I had become unusually voluble and a little emotional, too. I’d never been particularly nostalgic about family history and had little knowledge of all but the lowest branches of the family tree, but wasn’t this interesting? Our family heritage, our small role in history. Terence Petersen had fought in El Alamein, in Normandy too. As our only child, Albie would inherit his campaign medals. Shouldn’t he at least acknowledge their significance and the sacrifice of his forebears? Yet Albie seemed primarily interested in checking the signal on his mobile phone. My own father, had I behaved like this, would have knocked it out of my hand.

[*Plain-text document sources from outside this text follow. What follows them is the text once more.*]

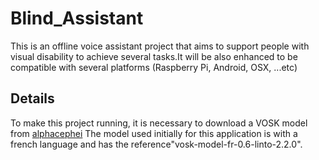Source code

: # Blind_Assistant
This is an offline voice assistant project that aims to support people with visual disability to achieve several tasks.It will be also enhanced to be compatible with several platforms (Raspberry Pi, Android, OSX, ...etc)


## Details
To make this project running, it is necessary to download a VOSK model from [alphacephei](https://alphacephei.com/vosk/models)
The model used initially for this application is with a french language and has the reference"vosk-model-fr-0.6-linto-2.2.0".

‘Perhaps I should have gone there anyway,’ I continued. ‘Perhaps we should all have gone. Got off at Brussels and hired a car. Why didn’t I think of this before?’

‘We’ll go some other time,’ said Connie, who had closed her book now and was watching me with some concern. ‘Would anyone like some coffee?’

But I had heard the distant rumble of an argument and now wanted the storm to break. ‘Would you be interested in that, Egg? Would you want to come along?’ I knew that he would not, but I wanted to hear him say it.

He shrugged. ‘Maybe.’

‘You don’t seem very interested.’

He ruffled his hair with both hands. ‘It’s history. I never knew anyone involved.’

‘Nor did I, but still …’

‘Waterloo is over there, the Somme is back in that direction; we probably had Petersens there, Moores too.’

‘It was my grandfather.’

‘But you said yourself, you never even knew him. I don’t even remember granddad. I’m sorry, but I can’t make an emotional connection to stuff that happened all that time ago.’

Emotional connection, what an idiotic phrase. ‘It was only seventy years, Albie. Two generations ago there were Nazis in Paris and Amsterdam. Albie’s a very Jewish-sounding name—’

‘Okay, this is a very gloomy conversation,’ said Connie, unnaturally bright. ‘Who wants coffee?’